Records from a dataset:
::::::

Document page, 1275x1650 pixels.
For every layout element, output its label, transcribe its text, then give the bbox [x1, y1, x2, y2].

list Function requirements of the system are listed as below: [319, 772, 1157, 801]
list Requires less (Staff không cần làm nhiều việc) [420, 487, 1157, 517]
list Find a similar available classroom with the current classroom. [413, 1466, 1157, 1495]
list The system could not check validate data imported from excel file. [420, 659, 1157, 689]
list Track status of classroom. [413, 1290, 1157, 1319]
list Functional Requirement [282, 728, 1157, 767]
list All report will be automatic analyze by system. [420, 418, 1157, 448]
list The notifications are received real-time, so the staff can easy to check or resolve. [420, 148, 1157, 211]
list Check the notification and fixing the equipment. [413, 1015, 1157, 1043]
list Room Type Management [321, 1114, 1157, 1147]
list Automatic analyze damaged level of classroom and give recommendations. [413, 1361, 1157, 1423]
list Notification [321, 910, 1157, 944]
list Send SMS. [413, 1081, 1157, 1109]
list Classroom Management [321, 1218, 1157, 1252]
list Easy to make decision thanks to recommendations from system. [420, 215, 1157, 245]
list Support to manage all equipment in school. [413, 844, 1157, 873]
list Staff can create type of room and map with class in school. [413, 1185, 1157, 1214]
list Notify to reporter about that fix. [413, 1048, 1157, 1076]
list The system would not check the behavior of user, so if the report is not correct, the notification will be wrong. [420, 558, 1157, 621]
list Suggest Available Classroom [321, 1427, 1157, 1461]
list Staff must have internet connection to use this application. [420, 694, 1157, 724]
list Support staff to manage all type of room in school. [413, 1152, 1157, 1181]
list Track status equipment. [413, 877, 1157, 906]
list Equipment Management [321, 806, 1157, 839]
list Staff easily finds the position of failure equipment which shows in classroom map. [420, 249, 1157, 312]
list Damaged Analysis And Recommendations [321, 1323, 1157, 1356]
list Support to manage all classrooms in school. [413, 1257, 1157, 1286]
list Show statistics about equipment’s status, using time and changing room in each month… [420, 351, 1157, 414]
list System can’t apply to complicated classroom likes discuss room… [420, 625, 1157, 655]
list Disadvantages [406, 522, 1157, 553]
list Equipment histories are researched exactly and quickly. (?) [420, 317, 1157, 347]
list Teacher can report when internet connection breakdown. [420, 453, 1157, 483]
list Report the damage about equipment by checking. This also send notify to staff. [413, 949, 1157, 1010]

::::::

Every entry above needs to be quoted exactly.

• SOLUTION BELOW:
Document page, 1275x1650 pixels.
For every layout element, output its label, transcribe its text, then give the bbox [x1, y1, x2, y2].

list Function requirements of the system are listed as below: [319, 772, 1157, 801]
list Requires less (Staff không cần làm nhiều việc) [420, 487, 1157, 517]
list Find a similar available classroom with the current classroom. [413, 1466, 1157, 1495]
list The system could not check validate data imported from excel file. [420, 659, 1157, 689]
list Track status of classroom. [413, 1290, 1157, 1319]
list Functional Requirement [282, 728, 1157, 767]
list All report will be automatic analyze by system. [420, 418, 1157, 448]
list The notifications are received real-time, so the staff can easy to check or resolve. [420, 148, 1157, 211]
list Check the notification and fixing the equipment. [413, 1015, 1157, 1043]
list Room Type Management [321, 1114, 1157, 1147]
list Automatic analyze damaged level of classroom and give recommendations. [413, 1361, 1157, 1423]
list Notification [321, 910, 1157, 944]
list Send SMS. [413, 1081, 1157, 1109]
list Classroom Management [321, 1218, 1157, 1252]
list Easy to make decision thanks to recommendations from system. [420, 215, 1157, 245]
list Support to manage all equipment in school. [413, 844, 1157, 873]
list Staff can create type of room and map with class in school. [413, 1185, 1157, 1214]
list Notify to reporter about that fix. [413, 1048, 1157, 1076]
list The system would not check the behavior of user, so if the report is not correct, the notification will be wrong. [420, 558, 1157, 621]
list Suggest Available Classroom [321, 1427, 1157, 1461]
list Staff must have internet connection to use this application. [420, 694, 1157, 724]
list Support staff to manage all type of room in school. [413, 1152, 1157, 1181]
list Track status equipment. [413, 877, 1157, 906]
list Equipment Management [321, 806, 1157, 839]
list Staff easily finds the position of failure equipment which shows in classroom map. [420, 249, 1157, 312]
list Damaged Analysis And Recommendations [321, 1323, 1157, 1356]
list Support to manage all classrooms in school. [413, 1257, 1157, 1286]
list Show statistics about equipment’s status, using time and changing room in each month… [420, 351, 1157, 414]
list System can’t apply to complicated classroom likes discuss room… [420, 625, 1157, 655]
list Disadvantages [406, 522, 1157, 553]
list Equipment histories are researched exactly and quickly. (?) [420, 317, 1157, 347]
list Teacher can report when internet connection breakdown. [420, 453, 1157, 483]
list Report the damage about equipment by checking. This also send notify to staff. [413, 949, 1157, 1010]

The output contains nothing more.